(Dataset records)
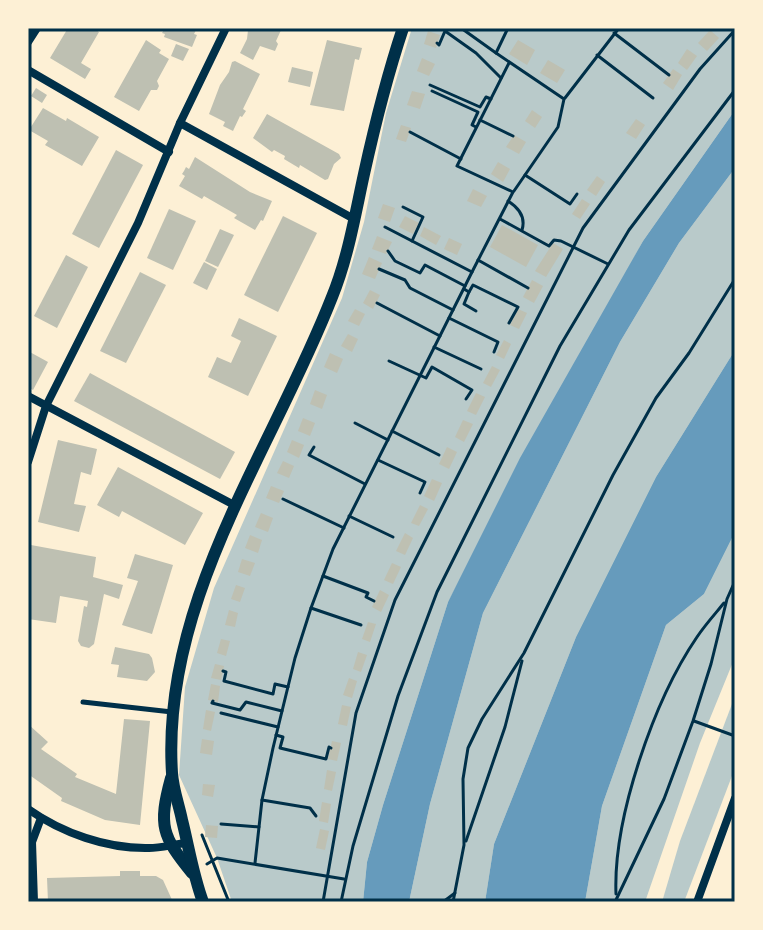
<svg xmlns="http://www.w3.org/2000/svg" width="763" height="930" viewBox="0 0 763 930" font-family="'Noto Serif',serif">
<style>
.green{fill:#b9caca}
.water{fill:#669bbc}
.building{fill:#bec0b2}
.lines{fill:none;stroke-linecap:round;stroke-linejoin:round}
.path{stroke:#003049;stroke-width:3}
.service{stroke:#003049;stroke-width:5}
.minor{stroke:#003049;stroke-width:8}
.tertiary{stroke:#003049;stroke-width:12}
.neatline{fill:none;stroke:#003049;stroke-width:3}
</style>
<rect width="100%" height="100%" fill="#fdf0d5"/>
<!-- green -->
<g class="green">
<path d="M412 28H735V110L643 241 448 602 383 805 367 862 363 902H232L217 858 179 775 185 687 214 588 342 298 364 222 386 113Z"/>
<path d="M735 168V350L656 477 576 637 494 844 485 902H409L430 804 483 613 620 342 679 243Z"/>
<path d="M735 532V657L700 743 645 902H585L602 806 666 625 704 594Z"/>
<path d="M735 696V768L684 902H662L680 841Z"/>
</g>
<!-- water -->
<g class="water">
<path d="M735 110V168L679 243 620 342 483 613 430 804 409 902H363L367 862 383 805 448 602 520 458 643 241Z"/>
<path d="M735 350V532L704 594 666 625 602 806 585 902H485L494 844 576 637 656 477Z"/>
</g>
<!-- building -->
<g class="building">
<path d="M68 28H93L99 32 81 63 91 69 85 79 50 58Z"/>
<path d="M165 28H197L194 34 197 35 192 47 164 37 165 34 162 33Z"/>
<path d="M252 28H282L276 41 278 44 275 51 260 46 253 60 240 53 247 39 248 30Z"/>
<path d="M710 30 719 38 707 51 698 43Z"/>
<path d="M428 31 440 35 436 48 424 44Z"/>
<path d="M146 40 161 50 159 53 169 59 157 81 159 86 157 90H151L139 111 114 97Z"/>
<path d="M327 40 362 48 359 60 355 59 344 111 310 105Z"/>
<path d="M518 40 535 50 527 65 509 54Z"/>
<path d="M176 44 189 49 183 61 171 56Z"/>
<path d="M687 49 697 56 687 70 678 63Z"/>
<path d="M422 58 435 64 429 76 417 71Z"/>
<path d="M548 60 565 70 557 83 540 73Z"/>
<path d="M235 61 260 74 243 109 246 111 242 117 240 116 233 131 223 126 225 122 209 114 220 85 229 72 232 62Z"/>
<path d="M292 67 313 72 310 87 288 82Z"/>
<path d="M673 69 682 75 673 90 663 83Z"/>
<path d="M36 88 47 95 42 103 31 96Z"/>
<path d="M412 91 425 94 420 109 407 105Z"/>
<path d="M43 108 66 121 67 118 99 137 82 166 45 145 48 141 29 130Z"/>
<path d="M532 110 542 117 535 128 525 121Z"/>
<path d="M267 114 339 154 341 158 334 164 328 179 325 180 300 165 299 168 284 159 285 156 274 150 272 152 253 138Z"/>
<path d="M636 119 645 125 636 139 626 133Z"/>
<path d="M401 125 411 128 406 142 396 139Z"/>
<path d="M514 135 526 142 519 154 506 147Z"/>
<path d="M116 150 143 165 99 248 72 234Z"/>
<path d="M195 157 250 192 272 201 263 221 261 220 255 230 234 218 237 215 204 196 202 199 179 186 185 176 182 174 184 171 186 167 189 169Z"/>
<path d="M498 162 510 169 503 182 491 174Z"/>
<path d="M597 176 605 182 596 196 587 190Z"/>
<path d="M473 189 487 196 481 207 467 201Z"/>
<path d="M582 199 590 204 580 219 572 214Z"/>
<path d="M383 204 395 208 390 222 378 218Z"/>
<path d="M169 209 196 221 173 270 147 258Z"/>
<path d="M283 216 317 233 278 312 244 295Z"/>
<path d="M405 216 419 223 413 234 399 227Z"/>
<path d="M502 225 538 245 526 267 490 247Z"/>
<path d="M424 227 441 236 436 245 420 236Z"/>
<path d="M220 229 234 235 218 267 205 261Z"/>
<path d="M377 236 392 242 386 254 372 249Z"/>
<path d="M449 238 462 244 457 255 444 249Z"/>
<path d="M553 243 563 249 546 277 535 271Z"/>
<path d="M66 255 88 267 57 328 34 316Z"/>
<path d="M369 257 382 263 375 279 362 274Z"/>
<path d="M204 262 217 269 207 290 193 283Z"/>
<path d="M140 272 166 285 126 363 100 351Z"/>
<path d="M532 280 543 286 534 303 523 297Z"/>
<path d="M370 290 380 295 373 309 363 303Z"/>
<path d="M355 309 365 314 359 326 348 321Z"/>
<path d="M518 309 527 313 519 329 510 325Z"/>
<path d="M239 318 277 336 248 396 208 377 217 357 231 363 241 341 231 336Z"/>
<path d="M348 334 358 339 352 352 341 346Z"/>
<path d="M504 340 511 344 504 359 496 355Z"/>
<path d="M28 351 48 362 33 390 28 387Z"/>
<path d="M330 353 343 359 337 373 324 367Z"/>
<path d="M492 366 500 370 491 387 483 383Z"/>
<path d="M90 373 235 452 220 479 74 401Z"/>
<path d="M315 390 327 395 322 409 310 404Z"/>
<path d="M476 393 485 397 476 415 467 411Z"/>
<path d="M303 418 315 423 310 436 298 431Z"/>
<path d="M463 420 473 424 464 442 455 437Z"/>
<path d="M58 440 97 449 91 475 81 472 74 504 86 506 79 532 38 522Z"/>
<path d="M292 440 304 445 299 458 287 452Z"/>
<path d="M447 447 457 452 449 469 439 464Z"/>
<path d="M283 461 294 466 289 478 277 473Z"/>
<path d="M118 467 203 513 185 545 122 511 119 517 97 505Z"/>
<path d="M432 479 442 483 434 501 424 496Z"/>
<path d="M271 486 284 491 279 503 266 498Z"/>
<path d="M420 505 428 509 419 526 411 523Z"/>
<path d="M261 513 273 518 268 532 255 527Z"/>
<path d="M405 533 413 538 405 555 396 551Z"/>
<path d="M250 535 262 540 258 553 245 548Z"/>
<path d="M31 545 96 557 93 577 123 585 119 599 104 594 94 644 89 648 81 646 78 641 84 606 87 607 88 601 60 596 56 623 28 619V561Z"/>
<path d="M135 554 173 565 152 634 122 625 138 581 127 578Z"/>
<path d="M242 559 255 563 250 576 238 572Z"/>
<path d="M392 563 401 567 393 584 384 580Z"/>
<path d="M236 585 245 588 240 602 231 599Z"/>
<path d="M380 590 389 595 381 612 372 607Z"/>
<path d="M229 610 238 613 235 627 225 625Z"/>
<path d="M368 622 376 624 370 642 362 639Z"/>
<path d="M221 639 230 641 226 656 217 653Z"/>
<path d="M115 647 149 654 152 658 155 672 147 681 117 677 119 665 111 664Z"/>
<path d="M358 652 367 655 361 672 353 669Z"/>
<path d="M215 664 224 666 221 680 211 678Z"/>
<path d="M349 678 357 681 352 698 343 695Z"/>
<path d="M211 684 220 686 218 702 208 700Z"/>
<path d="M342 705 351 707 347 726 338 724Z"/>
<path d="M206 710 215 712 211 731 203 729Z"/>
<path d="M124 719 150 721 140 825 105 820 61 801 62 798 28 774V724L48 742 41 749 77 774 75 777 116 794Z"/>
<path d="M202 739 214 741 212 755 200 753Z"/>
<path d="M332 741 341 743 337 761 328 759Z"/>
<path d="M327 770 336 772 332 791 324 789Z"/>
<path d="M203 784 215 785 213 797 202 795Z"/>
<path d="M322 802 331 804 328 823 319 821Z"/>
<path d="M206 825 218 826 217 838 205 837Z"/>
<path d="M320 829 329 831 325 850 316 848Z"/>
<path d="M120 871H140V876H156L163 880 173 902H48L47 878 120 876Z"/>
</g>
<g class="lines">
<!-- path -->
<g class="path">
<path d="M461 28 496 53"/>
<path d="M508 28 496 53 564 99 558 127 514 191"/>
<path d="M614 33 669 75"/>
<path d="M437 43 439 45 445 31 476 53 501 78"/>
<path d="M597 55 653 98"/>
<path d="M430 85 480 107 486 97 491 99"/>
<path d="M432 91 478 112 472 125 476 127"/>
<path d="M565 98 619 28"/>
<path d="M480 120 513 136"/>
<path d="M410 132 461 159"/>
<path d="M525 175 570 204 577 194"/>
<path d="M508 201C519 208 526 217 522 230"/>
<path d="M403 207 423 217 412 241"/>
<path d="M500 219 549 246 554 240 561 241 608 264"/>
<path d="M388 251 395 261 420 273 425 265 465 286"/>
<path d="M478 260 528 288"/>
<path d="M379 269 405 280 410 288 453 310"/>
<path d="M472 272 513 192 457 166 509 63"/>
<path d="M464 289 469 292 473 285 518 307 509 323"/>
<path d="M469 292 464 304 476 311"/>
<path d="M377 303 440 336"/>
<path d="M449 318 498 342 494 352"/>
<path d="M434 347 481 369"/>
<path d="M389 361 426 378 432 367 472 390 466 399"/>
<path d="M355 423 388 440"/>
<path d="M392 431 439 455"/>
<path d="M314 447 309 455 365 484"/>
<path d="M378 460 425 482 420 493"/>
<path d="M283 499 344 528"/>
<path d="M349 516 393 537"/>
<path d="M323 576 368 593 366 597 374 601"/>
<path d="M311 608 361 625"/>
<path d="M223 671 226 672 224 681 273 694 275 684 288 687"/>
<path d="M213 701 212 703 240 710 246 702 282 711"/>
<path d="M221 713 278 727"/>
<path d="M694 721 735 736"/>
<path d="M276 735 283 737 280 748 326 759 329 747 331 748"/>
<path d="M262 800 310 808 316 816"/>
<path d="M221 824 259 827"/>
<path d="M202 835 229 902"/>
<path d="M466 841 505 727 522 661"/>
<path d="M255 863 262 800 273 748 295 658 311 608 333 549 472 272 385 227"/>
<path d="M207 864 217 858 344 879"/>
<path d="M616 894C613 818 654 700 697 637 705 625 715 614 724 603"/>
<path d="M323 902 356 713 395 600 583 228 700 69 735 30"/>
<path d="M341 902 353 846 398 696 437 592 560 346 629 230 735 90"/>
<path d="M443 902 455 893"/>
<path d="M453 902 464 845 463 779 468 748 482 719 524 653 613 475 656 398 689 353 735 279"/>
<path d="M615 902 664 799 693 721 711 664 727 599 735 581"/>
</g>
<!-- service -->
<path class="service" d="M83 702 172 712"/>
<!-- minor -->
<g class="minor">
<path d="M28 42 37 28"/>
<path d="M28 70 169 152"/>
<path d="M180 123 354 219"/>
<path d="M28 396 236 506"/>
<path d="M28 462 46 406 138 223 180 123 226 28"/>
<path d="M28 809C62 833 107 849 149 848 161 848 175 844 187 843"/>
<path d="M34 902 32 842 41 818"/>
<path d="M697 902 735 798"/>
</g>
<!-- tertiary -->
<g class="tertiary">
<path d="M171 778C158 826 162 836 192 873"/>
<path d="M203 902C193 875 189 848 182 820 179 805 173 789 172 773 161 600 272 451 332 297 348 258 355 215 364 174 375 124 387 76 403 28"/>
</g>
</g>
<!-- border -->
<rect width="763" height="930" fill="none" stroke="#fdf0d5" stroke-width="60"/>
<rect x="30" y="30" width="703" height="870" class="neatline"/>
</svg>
---
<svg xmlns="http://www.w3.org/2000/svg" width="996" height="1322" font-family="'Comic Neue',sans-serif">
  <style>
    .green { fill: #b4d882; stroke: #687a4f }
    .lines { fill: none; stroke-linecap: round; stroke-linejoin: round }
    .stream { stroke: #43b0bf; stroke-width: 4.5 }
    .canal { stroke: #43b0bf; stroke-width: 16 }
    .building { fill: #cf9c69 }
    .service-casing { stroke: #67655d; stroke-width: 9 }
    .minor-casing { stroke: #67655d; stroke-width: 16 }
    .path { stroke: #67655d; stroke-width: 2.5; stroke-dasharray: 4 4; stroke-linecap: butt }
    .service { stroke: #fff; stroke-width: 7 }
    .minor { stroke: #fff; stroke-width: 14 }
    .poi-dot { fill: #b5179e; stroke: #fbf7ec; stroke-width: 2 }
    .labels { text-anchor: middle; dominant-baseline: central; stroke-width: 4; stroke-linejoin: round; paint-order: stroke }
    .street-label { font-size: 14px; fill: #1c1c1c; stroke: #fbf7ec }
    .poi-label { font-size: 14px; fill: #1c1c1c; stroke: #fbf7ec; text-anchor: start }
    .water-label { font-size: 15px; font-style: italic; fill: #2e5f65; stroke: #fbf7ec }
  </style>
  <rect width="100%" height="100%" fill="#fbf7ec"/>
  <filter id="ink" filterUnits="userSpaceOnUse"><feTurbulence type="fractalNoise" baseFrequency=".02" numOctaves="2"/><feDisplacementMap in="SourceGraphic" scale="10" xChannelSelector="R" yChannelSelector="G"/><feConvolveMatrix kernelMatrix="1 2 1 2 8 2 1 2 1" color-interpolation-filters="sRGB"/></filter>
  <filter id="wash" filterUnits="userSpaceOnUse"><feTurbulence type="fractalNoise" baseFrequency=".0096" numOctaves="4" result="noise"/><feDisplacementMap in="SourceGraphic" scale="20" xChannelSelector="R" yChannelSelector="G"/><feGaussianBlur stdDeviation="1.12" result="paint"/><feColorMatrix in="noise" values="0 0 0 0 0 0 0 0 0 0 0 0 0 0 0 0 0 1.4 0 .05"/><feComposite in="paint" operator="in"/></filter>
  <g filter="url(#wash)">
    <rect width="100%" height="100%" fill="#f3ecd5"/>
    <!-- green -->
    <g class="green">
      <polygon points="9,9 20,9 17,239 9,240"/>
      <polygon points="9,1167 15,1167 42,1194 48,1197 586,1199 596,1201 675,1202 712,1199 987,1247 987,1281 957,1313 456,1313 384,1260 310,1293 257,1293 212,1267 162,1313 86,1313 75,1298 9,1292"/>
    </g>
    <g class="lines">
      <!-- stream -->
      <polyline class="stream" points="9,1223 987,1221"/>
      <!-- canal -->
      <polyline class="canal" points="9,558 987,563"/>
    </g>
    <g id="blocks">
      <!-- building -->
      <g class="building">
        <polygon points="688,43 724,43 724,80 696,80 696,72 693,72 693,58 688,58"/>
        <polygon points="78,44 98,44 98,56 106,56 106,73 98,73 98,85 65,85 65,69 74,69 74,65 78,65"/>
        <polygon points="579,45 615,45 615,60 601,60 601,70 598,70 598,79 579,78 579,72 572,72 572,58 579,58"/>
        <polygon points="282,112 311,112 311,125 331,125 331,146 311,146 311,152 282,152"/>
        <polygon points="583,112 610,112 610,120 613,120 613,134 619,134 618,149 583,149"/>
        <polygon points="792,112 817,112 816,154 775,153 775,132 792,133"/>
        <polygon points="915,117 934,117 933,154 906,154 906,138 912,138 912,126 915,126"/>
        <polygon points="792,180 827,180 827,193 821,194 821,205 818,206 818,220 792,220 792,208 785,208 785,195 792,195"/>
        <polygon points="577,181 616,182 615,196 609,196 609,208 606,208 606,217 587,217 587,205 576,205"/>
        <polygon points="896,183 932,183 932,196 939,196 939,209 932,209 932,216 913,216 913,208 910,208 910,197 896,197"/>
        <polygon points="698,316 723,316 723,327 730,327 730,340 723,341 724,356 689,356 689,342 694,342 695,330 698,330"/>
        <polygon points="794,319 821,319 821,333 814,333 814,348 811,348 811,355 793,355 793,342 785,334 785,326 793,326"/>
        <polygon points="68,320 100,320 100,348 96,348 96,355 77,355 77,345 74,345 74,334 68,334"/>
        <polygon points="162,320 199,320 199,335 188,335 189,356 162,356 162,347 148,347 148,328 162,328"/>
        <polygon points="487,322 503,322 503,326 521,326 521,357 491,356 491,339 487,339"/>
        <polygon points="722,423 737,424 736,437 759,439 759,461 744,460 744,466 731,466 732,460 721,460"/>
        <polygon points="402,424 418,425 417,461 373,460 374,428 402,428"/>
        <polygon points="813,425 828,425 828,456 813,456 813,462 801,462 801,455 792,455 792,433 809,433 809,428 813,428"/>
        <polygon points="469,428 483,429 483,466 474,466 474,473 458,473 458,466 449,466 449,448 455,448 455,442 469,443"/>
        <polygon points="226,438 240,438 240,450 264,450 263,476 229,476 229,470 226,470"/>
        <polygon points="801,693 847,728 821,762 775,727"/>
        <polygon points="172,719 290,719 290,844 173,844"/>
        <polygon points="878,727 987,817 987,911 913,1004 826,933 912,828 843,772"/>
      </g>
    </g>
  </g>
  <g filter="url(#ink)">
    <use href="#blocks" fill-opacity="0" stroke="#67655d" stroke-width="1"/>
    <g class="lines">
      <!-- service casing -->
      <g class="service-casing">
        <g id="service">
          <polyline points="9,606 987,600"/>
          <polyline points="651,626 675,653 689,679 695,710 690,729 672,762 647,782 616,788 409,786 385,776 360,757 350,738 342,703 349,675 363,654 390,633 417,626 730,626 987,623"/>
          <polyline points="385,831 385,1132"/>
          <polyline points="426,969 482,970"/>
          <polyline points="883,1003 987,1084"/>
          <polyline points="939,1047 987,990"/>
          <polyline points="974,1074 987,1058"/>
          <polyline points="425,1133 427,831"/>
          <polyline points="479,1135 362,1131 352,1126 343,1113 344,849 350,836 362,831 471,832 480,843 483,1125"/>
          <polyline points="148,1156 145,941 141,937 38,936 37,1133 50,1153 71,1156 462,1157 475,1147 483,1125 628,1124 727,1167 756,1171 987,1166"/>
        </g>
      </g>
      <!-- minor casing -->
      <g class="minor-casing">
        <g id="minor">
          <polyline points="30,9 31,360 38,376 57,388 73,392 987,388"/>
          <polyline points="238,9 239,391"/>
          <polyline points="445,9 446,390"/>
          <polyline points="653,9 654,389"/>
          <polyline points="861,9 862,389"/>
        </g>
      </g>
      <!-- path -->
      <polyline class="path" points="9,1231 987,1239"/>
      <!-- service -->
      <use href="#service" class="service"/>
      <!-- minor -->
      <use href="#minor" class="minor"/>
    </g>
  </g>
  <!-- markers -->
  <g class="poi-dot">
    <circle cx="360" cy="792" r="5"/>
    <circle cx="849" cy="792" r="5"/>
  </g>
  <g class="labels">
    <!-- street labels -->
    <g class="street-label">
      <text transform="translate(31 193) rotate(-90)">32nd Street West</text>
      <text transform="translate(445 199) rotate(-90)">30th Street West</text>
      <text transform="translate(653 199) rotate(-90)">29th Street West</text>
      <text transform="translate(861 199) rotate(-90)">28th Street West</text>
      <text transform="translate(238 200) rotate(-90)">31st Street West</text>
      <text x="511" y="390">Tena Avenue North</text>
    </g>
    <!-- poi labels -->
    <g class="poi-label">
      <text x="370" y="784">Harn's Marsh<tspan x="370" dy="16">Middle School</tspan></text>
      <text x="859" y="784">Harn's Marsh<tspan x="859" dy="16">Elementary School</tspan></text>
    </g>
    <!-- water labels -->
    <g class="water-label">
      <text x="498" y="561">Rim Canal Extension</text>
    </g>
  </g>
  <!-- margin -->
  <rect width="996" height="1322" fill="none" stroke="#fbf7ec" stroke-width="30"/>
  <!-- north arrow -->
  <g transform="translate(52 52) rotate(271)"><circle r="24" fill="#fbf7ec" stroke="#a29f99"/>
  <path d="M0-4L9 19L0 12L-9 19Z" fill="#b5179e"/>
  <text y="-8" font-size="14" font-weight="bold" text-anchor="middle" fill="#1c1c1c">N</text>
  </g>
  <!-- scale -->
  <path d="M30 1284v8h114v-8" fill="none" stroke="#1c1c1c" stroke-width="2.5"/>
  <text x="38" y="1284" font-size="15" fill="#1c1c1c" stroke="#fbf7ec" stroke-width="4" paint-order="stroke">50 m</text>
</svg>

_What you should do_
Please give the number of lines above that contain "feDisplacementMap", without any other words.

_Result below_
2